Is het van belang dat mythen voortleven? Nee - althans niet wanneer zij in conflict komen met andere idealen of doeleinden van de Nederlandse gemeenschap. De uitspraak van onze kroonprins dat het in de toekomst misschien wel wat minder kon met de aandacht voor die jaren, was daarom niet zó gek.

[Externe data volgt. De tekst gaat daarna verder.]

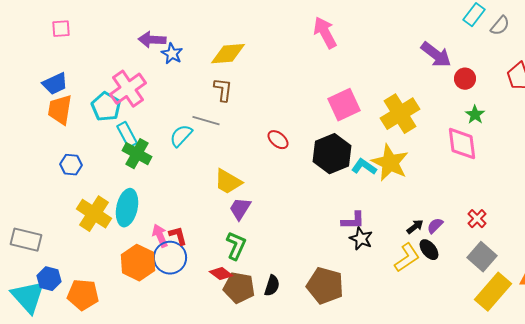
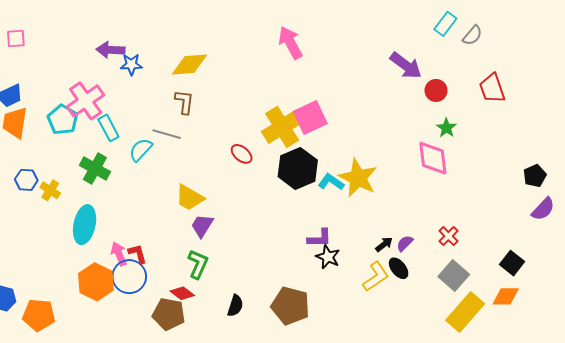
blue star: (172, 54) -> (131, 64), turned -30
yellow cross: (400, 114) -> (282, 127), moved
cyan rectangle: (127, 135) -> (108, 128), moved
yellow cross: (94, 214) -> (50, 190), moved, size x0.6
brown pentagon: (239, 288) -> (169, 314), moved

Maar riskant was ze wèl. Hij werd dan ook onmiddellijk terechtgewezen door de minister-president. En toen onlangs het Tweede-Kamerlid Van Walsem (D66), op een bijeenkomst van Nederlandse en Duitse parlementariërs, suggereerde te stoppen met alle herdenkingen van de Tweede Wereldoorlog, omdat die alleen maar vijandbeelden levend hielden, kreeg hij van zijn Nederlandse collega's de wind van voren.
Zelf heb ik ook zoiets ervaren, nadat ik in deze rubriek opgemerkt had dat de herdenkingen langzamerhand soms bijna ridicule trekjes aannamen: met die oude mannetjes in BS-uniformen en met stenguns. Het antwoord is dan steevast dat herdenken nodig is om te voorkomen dat de gruwelen van de Tweede Wereldoorlog zich herhalen.
Maar doet het dit? De jaren na de Tweede Wereldoorlog hebben genoeg massaslachtingen te zien gegeven - zij het misschien nog niet op de industriële schaal van Auschwitz - om daaraan te doen twijfelen. Daarentegen is het herdenken zeer geschikt om, zoals Van Walsem zei, vijandbeelden levend te houden - ook als het er niet de bedoeling van is.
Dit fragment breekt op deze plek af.